Sentir l’atmosphère et donner des ordres. Les mentalités étaient on ne peut plus différentes: 116 sauveteurs venus d’Allemagne, d’Autriche, de Suisse, d’Italie et de Croatie, tous convaincus d’apporter le meilleur savoir-faire. A ces équipes sont venus s’ajouter environ 900 secouristes et autres forces d’intervention. Klemens Reindl et Heiner Brunner ont résolu les problèmes de communication en faisant appel à des collègues du Tyrol du Sud pour la traduction et pour assurer avec eux la médiation entre les personnalités et les mentalités. Pour tous, il était évident qui mènerait les opérations : à cette fin, les deux Bavarois avaient mis en place des structures claires.

 

Reconnaître les limites. A force de vouloir aider et secourir, on peut présumer de ses forces, jusqu’à l’épuisement total. Chaque jour, jusqu’à 80 personnes s’affairaient dans le gouffre.
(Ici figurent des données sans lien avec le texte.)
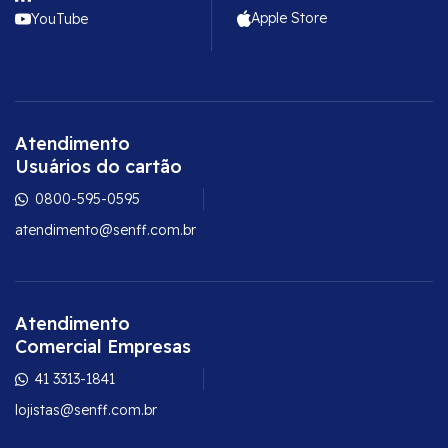
Apple Store
YouTube
Atendimento
Usuários do cartão
0800-595-0595
atendimento@senff.com.br
Atendimento
Comercial Empresas
41 3313-1841
lojistas@senff.com.br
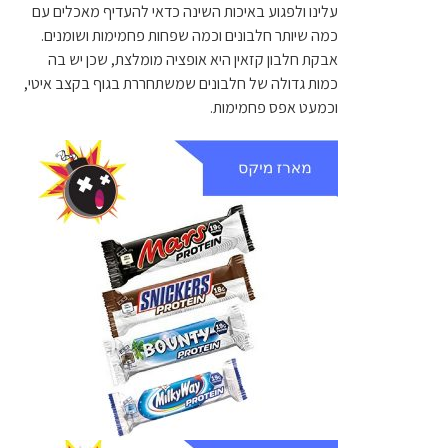
עלינו ולפגוע באיכות השינה כדאי להעדיף מאכלים עם
כמה שיותר חלבונים וכמה שפחות פחמימות ושומנים.
אבקת חלבון קזאין היא אופציה מומלצת, שכן יש בה
כמות גדולה של חלבונים שמשתחררת בגוף בקצב איטי,
וכמעט אפס פחמימות.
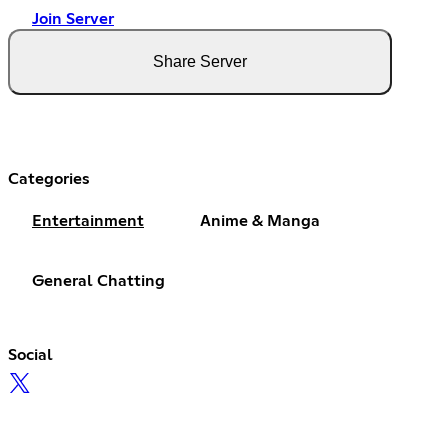
Join Server
Share Server
Categories
Entertainment
Anime & Manga
General Chatting
Social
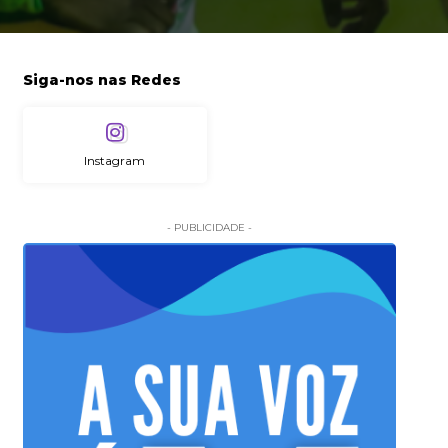
Siga-nos nas Redes
Instagram
- PUBLICIDADE -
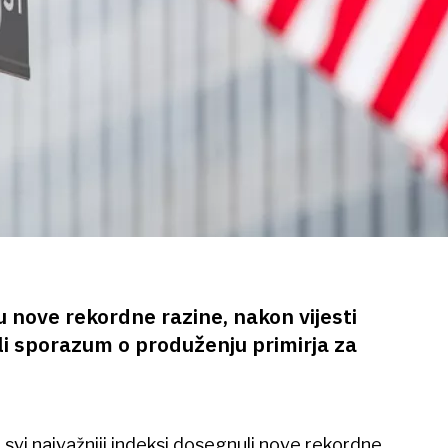
u nove rekordne razine, nakon vijesti
li sporazum o produženju primirja za
 svi najvažniji indeksi dosegnuli nove rekordne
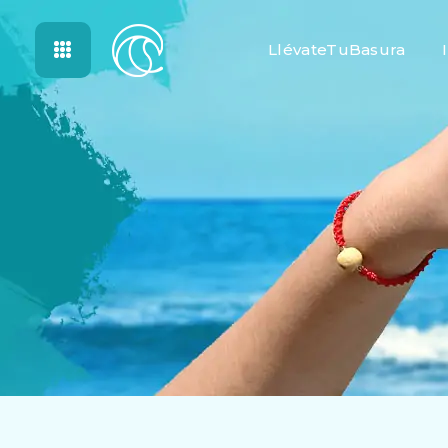
LlévateTuBasura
Le ravitaillement et le matériel ont suivi. On enregistrait minutieusement qui entrait et à quel moment afin d’éviter des séjours trop longs dans les cavités et, aussi, pour s’assurer que chacun aurait encore assez d’énergie pour en ressortir.

 

Travailler avec les médias. Le sauvetage du spéléologue Johann Westhauser a provoqué l’afflux des médias. Klemens Reindl, Heiner Brunner et les chargés de presse du Secours de montagne bavarois ont dénombré une cinquantaine d’équipes de cameramen. «On assistait à d’incessants allées et venues – y compris de personnalités politiques. Chaque jour, nous donnions trois conférences de presse au pied levé. Cette démarche active a fait ses preuves, et les médias accrédités pouvaient compter sur des informations.»

 

Mais ne pas laisser les médias essaimer partout. Les sapeurs-pompiers de Berchtesgaden avaient mis leur bâtiment à la disposition de la cellule de crise et bouclé le périmètre avec leurs véhicules. Les sauveteurs pouvaient récupérer à la caserne militaire, également à l’abri des sollicitations. Des coupures de presse étaient affichées sur un tableau pour qu’ils puissent voir comment leur action était perçue dans leurs pays et dans le monde entier. Les collègues qui avaient participé à l’expédition avec Johann Westhauser ainsi que les proches qui s’étaient déplacés ont pu se retirer dans un appartement de vacances. Ces personnes et les chefs des opérations étaient les seuls à en connaître l’adresse.

Grand soulagement au terme de presque douze jours: Johann Westhauser a pu être transporté en hélicoptère à la clinique de traumatologie de Murnau. Franches accolades entre les sauveteurs. Depuis, le spéléologue s’est remis de son traumatisme cranio-cérébral.